Segment Start: Records to use

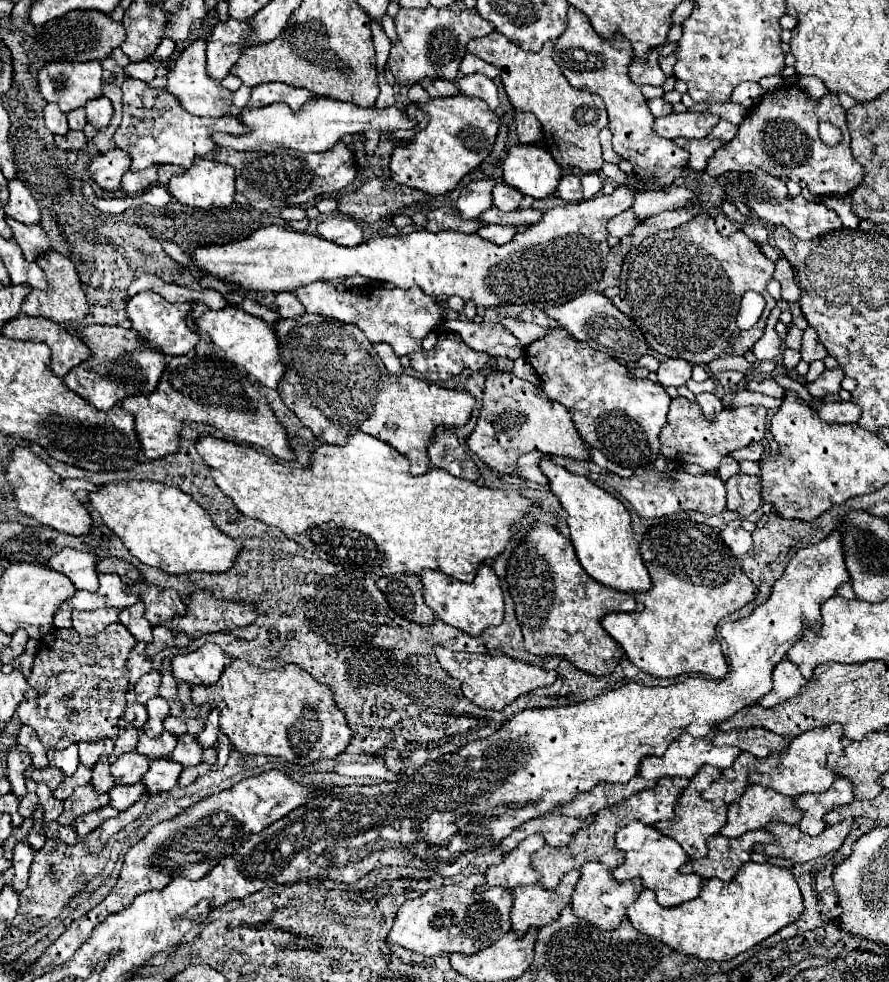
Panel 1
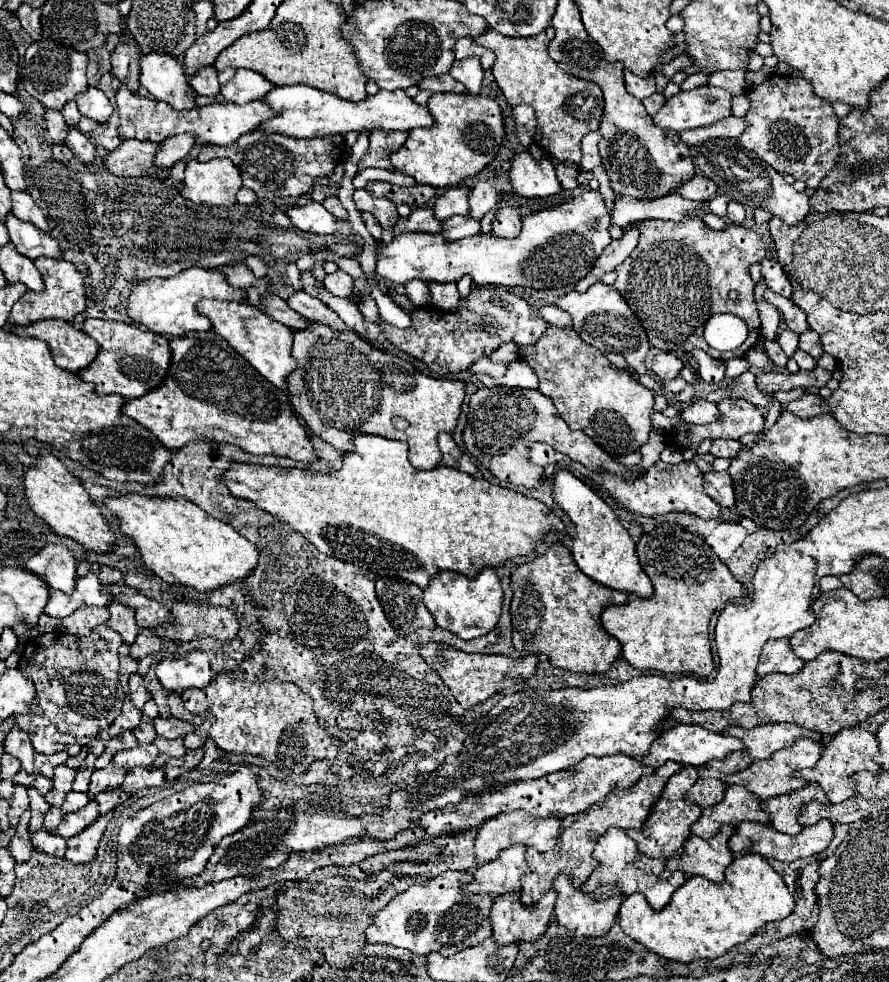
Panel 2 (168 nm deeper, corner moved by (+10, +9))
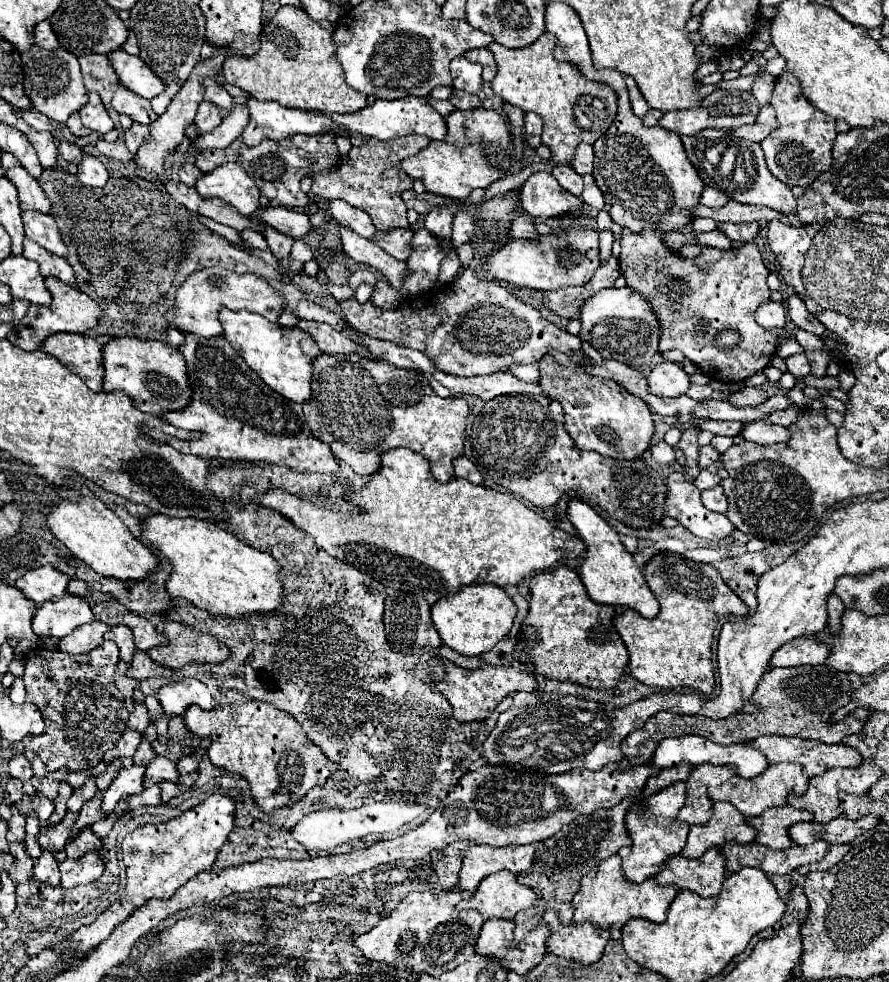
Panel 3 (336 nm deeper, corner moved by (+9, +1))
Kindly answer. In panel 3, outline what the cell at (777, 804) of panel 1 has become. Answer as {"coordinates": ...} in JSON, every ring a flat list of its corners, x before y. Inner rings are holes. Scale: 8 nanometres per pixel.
{"coordinates":[[726,801,712,805,712,819,704,825,692,825,688,833,688,843,682,849,682,857,686,859,698,859,704,855,710,847,724,847,730,841,736,841,740,845,752,843,756,837,756,829,746,825,744,815,734,809,734,805,728,805]]}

Segment End: Records to use

Please output every record above exactly as written, leaving out the pictures.

### Response below
Panel 1
Panel 2 (168 nm deeper, corner moved by (+10, +9))
Panel 3 (336 nm deeper, corner moved by (+9, +1))
Kindly answer. In panel 3, outline what the cell at (777, 804) of panel 1 has become. Answer as {"coordinates": ...} in JSON, every ring a flat list of its corners, x before y. Inner rings are holes. Scale: 8 nanometres per pixel.
{"coordinates":[[726,801,712,805,712,819,704,825,692,825,688,833,688,843,682,849,682,857,686,859,698,859,704,855,710,847,724,847,730,841,736,841,740,845,752,843,756,837,756,829,746,825,744,815,734,809,734,805,728,805]]}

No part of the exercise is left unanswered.